Go ahead and knock yourself out making list upon list of the unified communications and collaboration elements you’d like to deploy in your enterprise. Lists are never a mistake, but Nemertes Research Vice President Irwin Lazar’s best advice on how to build a UCC roadmap is to forget about the technology. It’s an interesting point of view, particularly since Lazar kicked off the Enterprise Connect conference in Orlando today to a standing-room-only crowd of IT professionals wanting to know how to build a UCC roadmap at a show where UC vendors are making about a million announcements.


With backup in the form of talking to hundreds of enterprises about UCC each year, Lazar makes a good point. UCC technology in a vacuum may be cool and new, but it can cost you big money and present lots of bad surprises in terms of who’s not using it and why. He urges that instead of looking at the technology, the UC question of choice should be how to help employees do their jobs. The major measure of UC success is how often employees use the capabilities available to them.

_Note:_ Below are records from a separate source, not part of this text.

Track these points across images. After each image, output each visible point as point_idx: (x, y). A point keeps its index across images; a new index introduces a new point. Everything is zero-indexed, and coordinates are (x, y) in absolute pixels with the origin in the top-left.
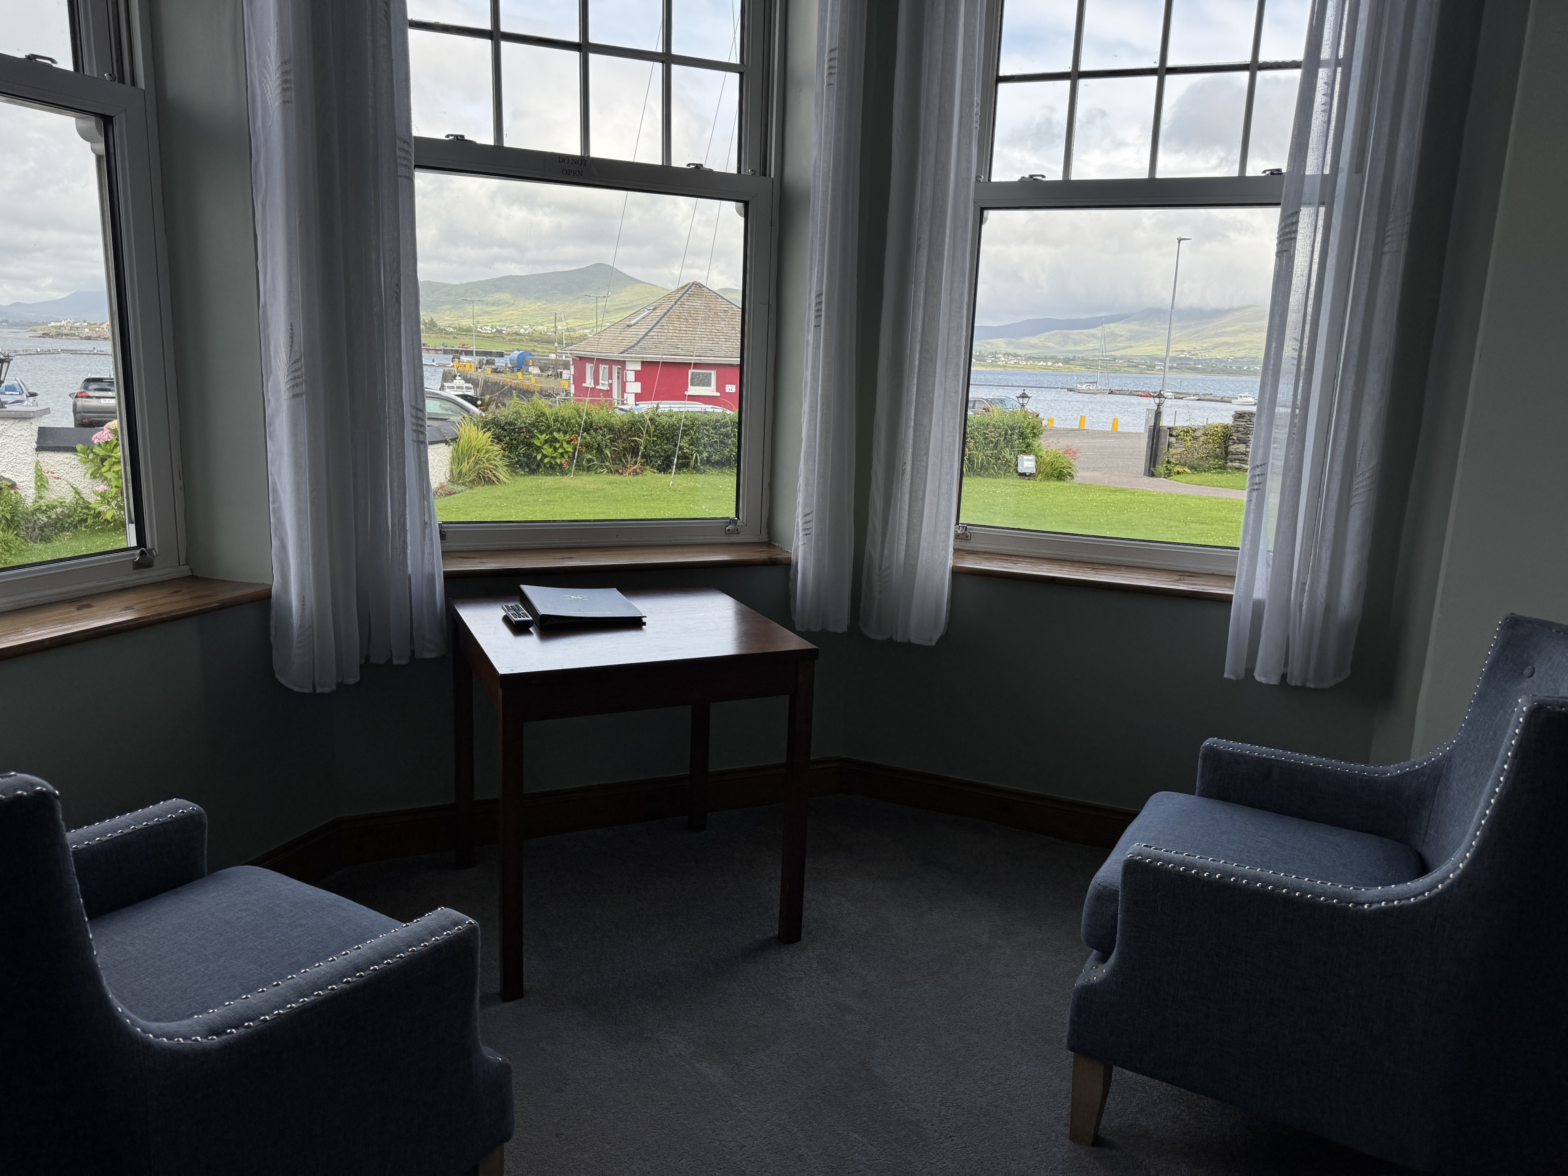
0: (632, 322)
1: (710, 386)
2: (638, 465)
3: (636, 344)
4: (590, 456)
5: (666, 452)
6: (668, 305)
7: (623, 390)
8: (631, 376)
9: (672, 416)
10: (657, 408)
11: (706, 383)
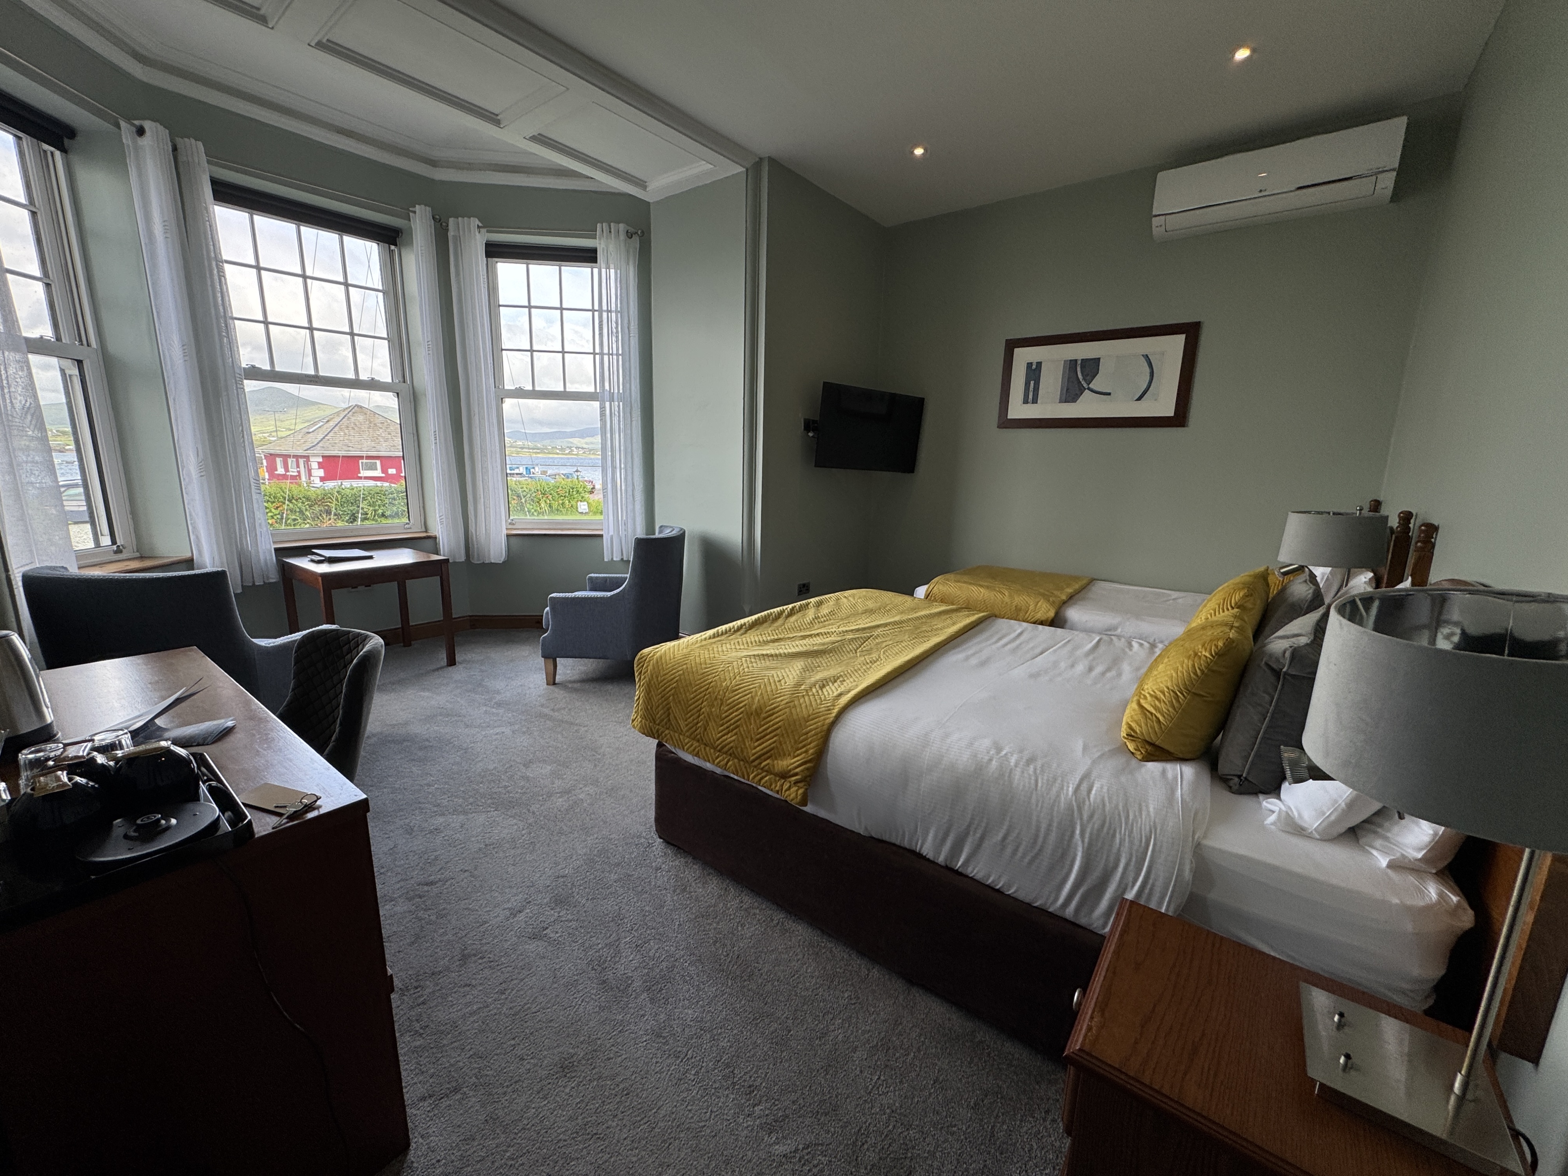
0: (311, 430)
1: (377, 470)
2: (332, 520)
3: (317, 444)
4: (294, 517)
5: (351, 511)
6: (337, 419)
7: (310, 475)
8: (315, 465)
9: (353, 489)
10: (342, 484)
11: (373, 468)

One of the problems that UCC brings with it is that the more ways enterprises have to collaborate, the more confusing the options have become. Despite social business tools and desktop video deployments, most employees rely on email first and foremost, Lazar says.


According to Lazar, communication of the most basic kind will guarantee greater UC success, with people inside the business talking to other people inside the business. Creating a Business Technology Liaison (BTL, not to be confused with a BLT) team is a critical success factor when designing a UC deployment that has a chance of working, he says. BTLs are preferably designated employees with IT backgrounds who are charged with explaining and socializing the UC effort to the business side of the house and finding out who really wants to use what. BTLs also need to ensure that employees in all business units are aware of new UC rollouts and know how to use them.


Recent Nemertes surveys show that 81% of companies have someone in a BTL role, even if they don’t call it that, and 63% of those BTLs have IT backgrounds, according to recent Nemertes data.


“Depending on the size of the company, one is usually not enough,” Lazar said, adding that enterprises planning UCC deployments have at least one BTL per business unit in place for the rollout and keep the team in place over time to deal with issues as they come up.


No matter how the BTLs connect — video conference, webcast, social media or actual telephone — they almost guarantee better adoption and use of UC technology. The use of social tools, for example, is exploding, but often outside of ITs’ knowledge within different business units. Lazar maintains that BTLs have a key role to play and are a must-have for any UC roadmap so business units from legal to HR to IT itself know what collaboration apps are available so the left hand can talk to the right.